■ **AUFGABE**
Erläutern Sie anhand des folgenden Urteilsauszugs, in welchem Umfang das Urteil des Oberlandesgerichts Düsseldorf aufgehoben wird und wozu der Rechtsstreit an das Berufungsgericht zurückgeht.

■ **VORLIEGENDER AUSZUG**
***

Urteil vom 11. April 2000

Vorinstanz: OLG Düsseldorf vom 15.12.97 – Az.: 5 U 92/97~ LG Düsseldorf vom 20.02.97 –Az.: 3 0 116/95


BUNDESGERICHTSHOF

IM NAMEN DES VOLKES

URTEIL

Der X. Zivilsenat des Bundesgerichtshofes hat auf die mündliche Verhandlung vom 11. April 2000 für Recht erkannt auf die Revision des Beklagten wird das Urteil des 5. Zivilsenats des Oberlandesgerichts Düsseldorf vom 15. Dezember 1997 im Kostenpunkt und insoweit aufgehoben, als darin zum Nachteil des Beklagten erkannt worden ist.

Im Umfang der Aufhebung wird der Rechtsstreit zur anderweiten Verhandlung und Entscheidung, auch über die Kosten der Revision, an das Berufungsgericht zurückverwiesen.

***

■ **DATENAUSZÜGE**
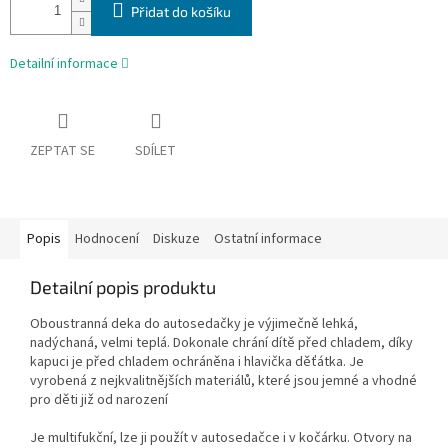
Přidat do košíku
Detailní informace
ZEPTAT SE
SDÍLET
Popis
Hodnocení
Diskuze
Ostatní informace
Detailní popis produktu
Oboustranná deka do autosedačky je výjimečně lehká,
nadýchaná, velmi teplá. Dokonale chrání dítě před chladem, díky
kapuci je před chladem ochráněna i hlavička děťátka. Je
vyrobená z nejkvalitnějších materiálů, které jsou jemné a vhodné
pro děti již od narození
Je multifukční, lze ji použít v autosedačce i v kočárku. Otvory na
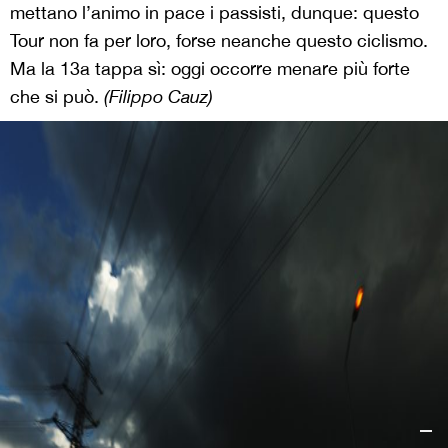
mettano l’animo in pace i passisti, dunque: questo
Tour non fa per loro, forse neanche questo ciclismo.
Ma la 13a tappa sì: oggi occorre menare più forte
che si può.
(Filippo Cauz)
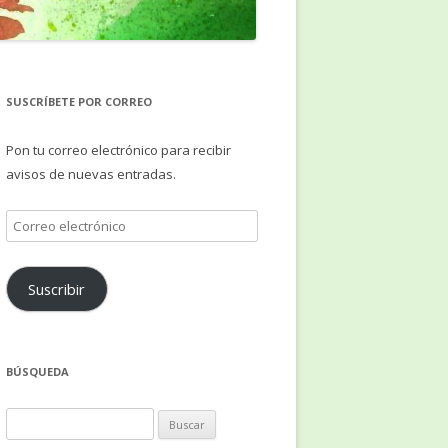
SUSCRÍBETE POR CORREO
Pon tu correo electrónico para recibir
avisos de nuevas entradas.
Correo
electrónico
Suscribir
BÚSQUEDA
Buscar:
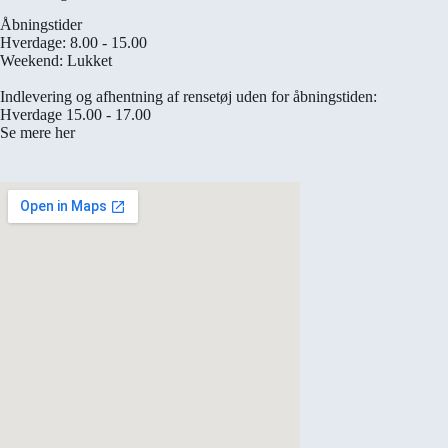
Åbningstider
Hverdage: 8.00 - 15.00
Weekend: Lukket
Indlevering og afhentning af rensetøj uden for åbningstiden:
Hverdage 15.00 - 17.00
Se mere her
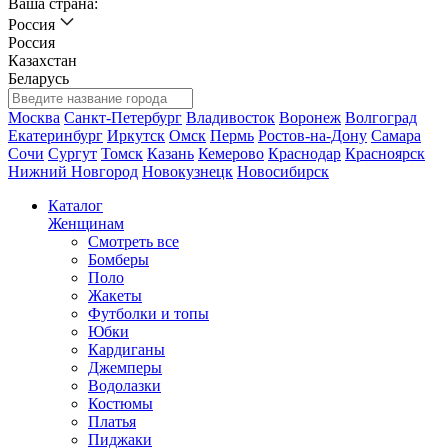
Ваша страна:
Россия
Россия
Казахстан
Беларусь
Москва
Санкт-Петербург
Владивосток
Воронеж
Волгоград
Екатеринбург
Иркутск
Омск
Пермь
Ростов-на-Дону
Самара
Сочи
Сургут
Томск
Казань
Кемерово
Краснодар
Красноярск
Нижний Новгород
Новокузнецк
Новосибирск
Каталог
Женщинам
Смотреть все
Бомберы
Поло
Жакеты
Футболки и топы
Юбки
Кардиганы
Джемперы
Водолазки
Костюмы
Платья
Пиджаки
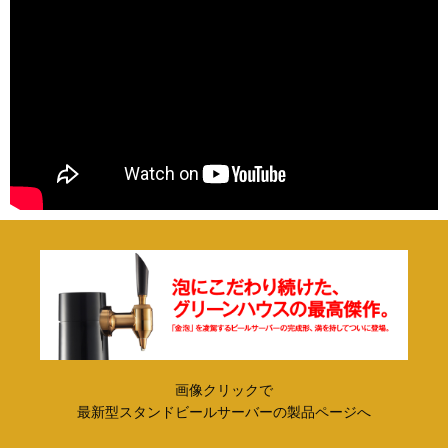
画像クリックで
最新型スタンドビールサーバーの製品ページへ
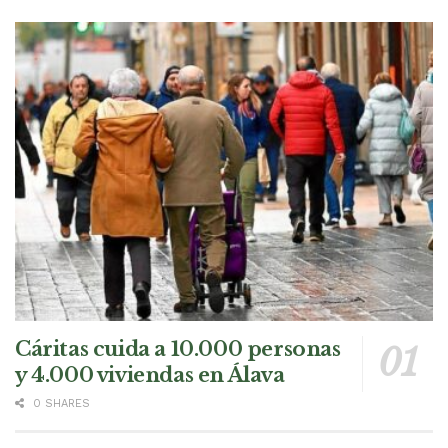
Cáritas cuida a 10.000 personas
y 4.000 viviendas en Álava
0 SHARES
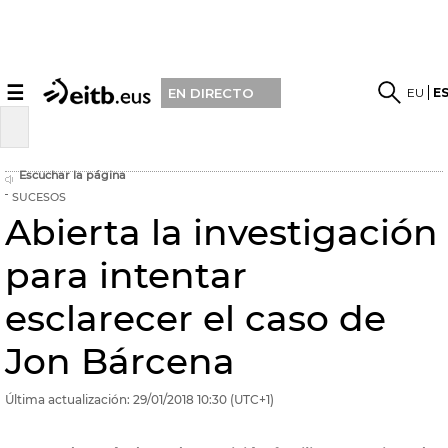
☰
EU
E
EN DIRECTO
Escuchar la página
SUCESOS
Abierta la investigación
para intentar
esclarecer el caso de
Jon Bárcena
Última actualización:
29/01/2018
10:30
(UTC+1)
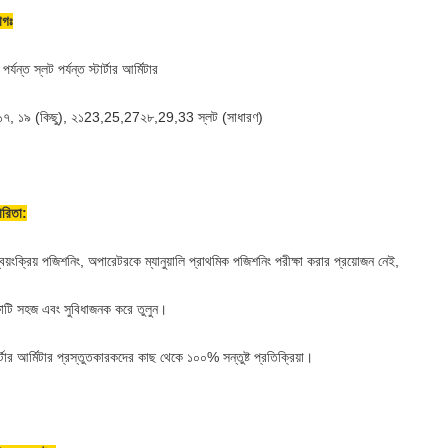
োগঃ
পর্যন্ত স্লট পর্যন্ত স্টার্টার আর্মিটার
১৭, ১৯ (কিছু), ২১23,25,27২৮,29,33 স্লট (সাধারণ)
রিতা:
বয়ংক্রিয় পজিশনিং, অপারেটরকে ম্যানুয়ালি প্রাথমিক পজিশনিং পরীক্ষা করার প্রয়োজন নেই,
্ষাটি সহজ এবং সুবিধাজনক করে তুলুন।
র্টার আর্মিটার প্রস্তুতকারকদের কাছ থেকে ১০০% সন্তুষ্ট প্রতিক্রিয়া।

***

■ **LÖSUNG**
Auf die Revision des Beklagten wird das Urteil im Kostenpunkt aufgehoben. Es wird außerdem insoweit aufgehoben, als darin zum Nachteil des Beklagten erkannt worden ist. In diesem Umfang wird der Rechtsstreit an das Berufungsgericht zurückverwiesen, damit es erneut verhandelt und entscheidet, auch über die Kosten der Revision.